Ratcliffe won the NCAA championship - Princeton's only women's NCAA individual track and field champion - in the hammer throw in 2014 as a sophomore and was the runner-up the following year. She took 2016 off to train for the Olympics, and she came back in 2017 to be a first-team All-American again.

She came really, really close to qualifying for the 2016 Olympics. A native of New Zealand, she won her country's Olympic Trials - but she was a few centimeters short of the Olympic standard of 72.50 meters (her Princeton record is 70.28 meters). The aforementioned 15 centimeters, to be exact.

That was rough.

To qualify for the upcoming Tokyo Olympics, Ratcliffe needed to better that same 72.50 meters, something she'd never yet done in her career. She finally broke through Friday at the New Zealand championships. 

In fact she threw 73.40 in her first throw of the event, which put her on the plane for Japan. That throw was more than a meter better than her previous personal best.

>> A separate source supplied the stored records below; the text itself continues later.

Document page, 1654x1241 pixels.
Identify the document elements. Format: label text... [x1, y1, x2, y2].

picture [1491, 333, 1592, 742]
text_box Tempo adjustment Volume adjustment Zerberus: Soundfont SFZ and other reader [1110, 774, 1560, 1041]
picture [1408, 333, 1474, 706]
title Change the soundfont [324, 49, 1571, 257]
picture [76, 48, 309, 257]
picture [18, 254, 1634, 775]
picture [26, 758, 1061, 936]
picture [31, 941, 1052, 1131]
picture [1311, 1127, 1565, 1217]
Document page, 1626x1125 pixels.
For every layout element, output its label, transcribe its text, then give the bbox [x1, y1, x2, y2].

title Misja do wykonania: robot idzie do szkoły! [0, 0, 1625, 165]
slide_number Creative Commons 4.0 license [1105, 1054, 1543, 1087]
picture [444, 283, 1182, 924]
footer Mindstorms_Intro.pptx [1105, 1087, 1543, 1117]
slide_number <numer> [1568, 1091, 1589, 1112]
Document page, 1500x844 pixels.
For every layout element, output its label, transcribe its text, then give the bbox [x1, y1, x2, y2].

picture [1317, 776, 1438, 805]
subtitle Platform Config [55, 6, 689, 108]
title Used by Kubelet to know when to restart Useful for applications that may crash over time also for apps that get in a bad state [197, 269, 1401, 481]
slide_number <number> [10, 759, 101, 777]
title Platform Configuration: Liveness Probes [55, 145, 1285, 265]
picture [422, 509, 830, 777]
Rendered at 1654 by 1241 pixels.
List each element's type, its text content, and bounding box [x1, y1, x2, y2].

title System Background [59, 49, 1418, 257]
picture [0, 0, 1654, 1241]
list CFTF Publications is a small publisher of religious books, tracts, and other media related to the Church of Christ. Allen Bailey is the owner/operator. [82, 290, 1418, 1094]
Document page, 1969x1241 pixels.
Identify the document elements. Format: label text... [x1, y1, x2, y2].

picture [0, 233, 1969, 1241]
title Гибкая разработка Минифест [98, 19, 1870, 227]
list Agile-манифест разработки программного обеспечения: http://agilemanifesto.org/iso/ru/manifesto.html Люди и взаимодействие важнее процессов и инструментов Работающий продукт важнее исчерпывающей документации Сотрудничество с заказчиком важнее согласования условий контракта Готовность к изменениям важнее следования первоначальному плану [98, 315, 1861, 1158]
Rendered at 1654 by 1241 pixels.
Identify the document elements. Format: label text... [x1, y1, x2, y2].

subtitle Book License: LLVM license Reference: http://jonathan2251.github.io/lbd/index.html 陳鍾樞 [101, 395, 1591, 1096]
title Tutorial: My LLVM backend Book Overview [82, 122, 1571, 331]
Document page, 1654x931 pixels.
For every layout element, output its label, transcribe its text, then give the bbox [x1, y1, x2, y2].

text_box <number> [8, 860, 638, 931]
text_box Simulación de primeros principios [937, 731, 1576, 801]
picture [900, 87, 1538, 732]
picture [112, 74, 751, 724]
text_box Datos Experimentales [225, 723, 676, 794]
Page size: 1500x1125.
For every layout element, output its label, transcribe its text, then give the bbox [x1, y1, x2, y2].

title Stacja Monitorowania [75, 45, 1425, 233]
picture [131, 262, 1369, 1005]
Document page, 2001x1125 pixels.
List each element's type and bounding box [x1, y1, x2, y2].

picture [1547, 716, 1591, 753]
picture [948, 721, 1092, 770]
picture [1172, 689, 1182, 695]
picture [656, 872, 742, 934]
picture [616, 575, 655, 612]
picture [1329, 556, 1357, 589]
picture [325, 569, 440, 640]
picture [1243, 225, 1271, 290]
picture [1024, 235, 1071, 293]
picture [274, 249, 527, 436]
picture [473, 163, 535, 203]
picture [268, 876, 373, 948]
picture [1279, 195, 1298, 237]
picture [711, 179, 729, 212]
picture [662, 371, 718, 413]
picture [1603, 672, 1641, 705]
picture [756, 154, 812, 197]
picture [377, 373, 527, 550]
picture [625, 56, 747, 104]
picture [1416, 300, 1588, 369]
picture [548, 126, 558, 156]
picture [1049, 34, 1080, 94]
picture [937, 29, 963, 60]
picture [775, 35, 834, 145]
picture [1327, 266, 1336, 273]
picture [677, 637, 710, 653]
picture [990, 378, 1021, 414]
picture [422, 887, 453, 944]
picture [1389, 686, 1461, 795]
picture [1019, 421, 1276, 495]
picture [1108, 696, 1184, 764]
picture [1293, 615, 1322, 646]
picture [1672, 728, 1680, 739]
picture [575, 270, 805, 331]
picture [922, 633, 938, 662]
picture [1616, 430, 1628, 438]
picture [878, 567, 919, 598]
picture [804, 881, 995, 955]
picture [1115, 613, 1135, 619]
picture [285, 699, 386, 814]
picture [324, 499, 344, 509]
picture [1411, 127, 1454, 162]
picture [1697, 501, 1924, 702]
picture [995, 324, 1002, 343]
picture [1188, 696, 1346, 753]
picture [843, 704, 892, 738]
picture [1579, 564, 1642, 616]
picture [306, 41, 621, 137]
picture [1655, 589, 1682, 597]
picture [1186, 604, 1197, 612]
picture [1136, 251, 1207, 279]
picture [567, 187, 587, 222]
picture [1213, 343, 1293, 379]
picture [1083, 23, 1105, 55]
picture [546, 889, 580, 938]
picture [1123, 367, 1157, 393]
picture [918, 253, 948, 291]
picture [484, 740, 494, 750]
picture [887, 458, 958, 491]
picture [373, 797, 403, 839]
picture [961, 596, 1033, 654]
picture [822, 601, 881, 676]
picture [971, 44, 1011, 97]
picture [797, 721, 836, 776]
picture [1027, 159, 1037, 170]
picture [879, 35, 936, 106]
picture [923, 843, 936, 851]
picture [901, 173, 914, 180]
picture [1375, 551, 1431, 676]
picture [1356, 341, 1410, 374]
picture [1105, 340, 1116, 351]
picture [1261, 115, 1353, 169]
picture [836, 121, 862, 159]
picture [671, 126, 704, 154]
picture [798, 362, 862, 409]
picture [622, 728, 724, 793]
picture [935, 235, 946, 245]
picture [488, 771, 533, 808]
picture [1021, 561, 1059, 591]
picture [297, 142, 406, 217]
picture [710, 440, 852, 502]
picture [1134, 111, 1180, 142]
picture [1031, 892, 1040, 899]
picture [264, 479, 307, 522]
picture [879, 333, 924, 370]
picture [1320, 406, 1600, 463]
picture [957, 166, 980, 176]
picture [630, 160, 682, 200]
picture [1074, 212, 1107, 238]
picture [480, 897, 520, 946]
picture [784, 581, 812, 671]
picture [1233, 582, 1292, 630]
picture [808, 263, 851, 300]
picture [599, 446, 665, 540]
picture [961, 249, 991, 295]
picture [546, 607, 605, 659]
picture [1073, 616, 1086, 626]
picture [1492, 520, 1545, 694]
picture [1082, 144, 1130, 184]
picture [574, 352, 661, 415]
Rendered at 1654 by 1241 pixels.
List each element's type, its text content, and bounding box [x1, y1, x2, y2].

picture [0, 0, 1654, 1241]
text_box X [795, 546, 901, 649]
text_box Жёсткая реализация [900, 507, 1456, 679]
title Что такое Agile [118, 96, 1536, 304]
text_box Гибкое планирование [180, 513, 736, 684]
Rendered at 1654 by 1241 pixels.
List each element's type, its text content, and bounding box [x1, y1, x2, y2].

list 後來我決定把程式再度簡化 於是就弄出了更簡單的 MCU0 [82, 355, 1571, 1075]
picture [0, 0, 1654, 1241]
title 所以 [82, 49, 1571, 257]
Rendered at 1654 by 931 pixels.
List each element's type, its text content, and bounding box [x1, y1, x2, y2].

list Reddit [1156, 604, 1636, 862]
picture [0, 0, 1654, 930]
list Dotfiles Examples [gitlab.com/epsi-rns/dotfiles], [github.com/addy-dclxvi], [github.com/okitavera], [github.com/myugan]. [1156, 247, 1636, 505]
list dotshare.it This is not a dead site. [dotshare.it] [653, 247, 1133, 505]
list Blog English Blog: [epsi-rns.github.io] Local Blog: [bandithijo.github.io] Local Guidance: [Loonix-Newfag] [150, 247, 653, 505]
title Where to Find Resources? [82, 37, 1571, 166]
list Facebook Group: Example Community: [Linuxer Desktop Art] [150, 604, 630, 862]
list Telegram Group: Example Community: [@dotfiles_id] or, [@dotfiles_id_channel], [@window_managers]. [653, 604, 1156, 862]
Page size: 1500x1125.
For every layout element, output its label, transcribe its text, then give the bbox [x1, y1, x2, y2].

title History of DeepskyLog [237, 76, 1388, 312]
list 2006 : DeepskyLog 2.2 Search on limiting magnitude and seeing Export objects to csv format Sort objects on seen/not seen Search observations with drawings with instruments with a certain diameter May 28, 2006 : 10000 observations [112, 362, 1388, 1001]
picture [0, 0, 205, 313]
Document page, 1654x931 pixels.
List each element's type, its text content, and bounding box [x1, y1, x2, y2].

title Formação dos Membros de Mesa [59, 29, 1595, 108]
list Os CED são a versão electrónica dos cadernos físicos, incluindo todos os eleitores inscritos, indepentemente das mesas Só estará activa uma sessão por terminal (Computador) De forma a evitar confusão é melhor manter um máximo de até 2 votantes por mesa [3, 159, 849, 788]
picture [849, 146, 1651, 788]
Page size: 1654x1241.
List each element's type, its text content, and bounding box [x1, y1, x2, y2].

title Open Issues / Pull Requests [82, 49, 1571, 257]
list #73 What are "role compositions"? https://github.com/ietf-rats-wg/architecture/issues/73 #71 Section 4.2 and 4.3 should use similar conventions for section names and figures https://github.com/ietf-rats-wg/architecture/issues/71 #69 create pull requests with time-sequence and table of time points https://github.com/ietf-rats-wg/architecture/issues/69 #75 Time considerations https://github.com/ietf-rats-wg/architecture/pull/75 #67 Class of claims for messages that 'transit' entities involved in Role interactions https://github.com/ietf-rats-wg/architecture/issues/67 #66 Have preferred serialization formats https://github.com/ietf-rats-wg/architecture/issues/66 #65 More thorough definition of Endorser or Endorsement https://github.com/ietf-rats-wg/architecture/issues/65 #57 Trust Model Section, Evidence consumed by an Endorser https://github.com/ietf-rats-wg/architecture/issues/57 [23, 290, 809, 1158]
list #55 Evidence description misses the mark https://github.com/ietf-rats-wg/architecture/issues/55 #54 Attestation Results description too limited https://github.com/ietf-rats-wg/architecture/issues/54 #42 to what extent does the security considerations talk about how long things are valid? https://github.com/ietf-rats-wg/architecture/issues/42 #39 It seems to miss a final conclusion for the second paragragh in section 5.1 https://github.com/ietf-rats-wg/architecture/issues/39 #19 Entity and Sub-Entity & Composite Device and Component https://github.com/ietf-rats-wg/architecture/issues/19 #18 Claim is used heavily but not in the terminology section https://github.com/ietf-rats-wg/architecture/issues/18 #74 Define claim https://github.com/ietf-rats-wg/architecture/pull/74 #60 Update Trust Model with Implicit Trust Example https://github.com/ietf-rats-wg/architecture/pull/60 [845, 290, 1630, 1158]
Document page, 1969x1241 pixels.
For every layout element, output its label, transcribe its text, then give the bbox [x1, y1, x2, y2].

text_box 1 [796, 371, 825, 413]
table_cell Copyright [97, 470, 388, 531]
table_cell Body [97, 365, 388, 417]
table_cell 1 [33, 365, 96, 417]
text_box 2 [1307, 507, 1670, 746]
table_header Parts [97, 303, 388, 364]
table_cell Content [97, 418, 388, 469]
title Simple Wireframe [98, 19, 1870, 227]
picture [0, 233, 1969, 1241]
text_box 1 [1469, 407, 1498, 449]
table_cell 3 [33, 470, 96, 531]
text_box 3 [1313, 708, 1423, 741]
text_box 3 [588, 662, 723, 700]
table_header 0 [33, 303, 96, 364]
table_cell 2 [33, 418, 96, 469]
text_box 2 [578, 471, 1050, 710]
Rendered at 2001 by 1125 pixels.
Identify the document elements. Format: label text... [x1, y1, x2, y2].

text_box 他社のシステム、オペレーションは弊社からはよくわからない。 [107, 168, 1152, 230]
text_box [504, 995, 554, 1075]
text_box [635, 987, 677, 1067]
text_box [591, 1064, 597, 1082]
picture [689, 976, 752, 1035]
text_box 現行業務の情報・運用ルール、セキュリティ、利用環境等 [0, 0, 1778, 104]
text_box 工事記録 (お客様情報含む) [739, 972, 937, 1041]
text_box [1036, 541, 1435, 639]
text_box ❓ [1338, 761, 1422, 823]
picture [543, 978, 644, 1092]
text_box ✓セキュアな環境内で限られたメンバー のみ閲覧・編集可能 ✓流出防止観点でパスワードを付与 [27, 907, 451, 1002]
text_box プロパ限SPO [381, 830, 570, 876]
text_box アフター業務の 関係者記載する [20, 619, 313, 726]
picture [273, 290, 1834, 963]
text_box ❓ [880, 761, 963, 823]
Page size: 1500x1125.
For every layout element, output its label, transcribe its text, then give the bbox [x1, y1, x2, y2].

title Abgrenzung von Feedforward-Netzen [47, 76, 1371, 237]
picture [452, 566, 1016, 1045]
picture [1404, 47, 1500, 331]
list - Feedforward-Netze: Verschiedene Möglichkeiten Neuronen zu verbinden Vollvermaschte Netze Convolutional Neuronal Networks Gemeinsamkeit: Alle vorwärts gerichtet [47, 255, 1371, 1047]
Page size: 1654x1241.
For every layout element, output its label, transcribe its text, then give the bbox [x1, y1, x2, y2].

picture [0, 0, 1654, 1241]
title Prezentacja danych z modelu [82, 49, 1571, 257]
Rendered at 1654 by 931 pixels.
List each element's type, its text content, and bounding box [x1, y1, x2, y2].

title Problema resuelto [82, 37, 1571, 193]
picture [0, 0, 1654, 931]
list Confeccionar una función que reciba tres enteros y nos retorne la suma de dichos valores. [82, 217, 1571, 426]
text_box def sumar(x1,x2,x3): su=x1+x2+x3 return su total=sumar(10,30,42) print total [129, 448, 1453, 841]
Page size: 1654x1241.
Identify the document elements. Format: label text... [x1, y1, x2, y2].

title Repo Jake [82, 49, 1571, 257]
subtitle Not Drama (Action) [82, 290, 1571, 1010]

It also wasn't her best throw of the competition. With the Olympic standard done, Ratcliffe then set the Oceania record with a throw of 73.55.

It was quite a performance for Ratcliffe, who won the New Zealand championship for the sixth time. 

Ratcliffe started out as a field hockey player in New Zealand. Her first event in track and field was actually the hurdles, an event she says she was good at until "the sprinters learned how to hurdle and it came crashing down."

When she was 12, her father Dave (a high school PE teacher and track and field coach) bought her a hammer. He's been her coach since. 

She arrived at Princeton for her freshman year having never seen the campus in person before. She thought Dillon Gym was a castle. 

She had a great career at Princeton, winning every academic honor there was in addition to her dominance in her event, which included four outdoor Heps titles.  

And now she'll be representing Princeton in the Olympic Games. She'll be the fourth Princeton woman to compete in the Olympics in track and field, following Lynn Jennings (three-time Olympian and 1992 bronze medalist in the 10,000), Deborah Saint-Phard (shot putter) and Katie McCandless (5,000 meters).

When TB spoke to Ratcliffe before the New Zealand championships, she was looking forward to her chance at the New Zealand meet to reach 72.50. She had to have 72.35 floating around in her head somewhere, probably for the last nearly five years now.

Fortunately, she no longer has to worry about that. 

Even if she gave up on the event years ago, she managed to get over her toughest hurdle - and did so in style.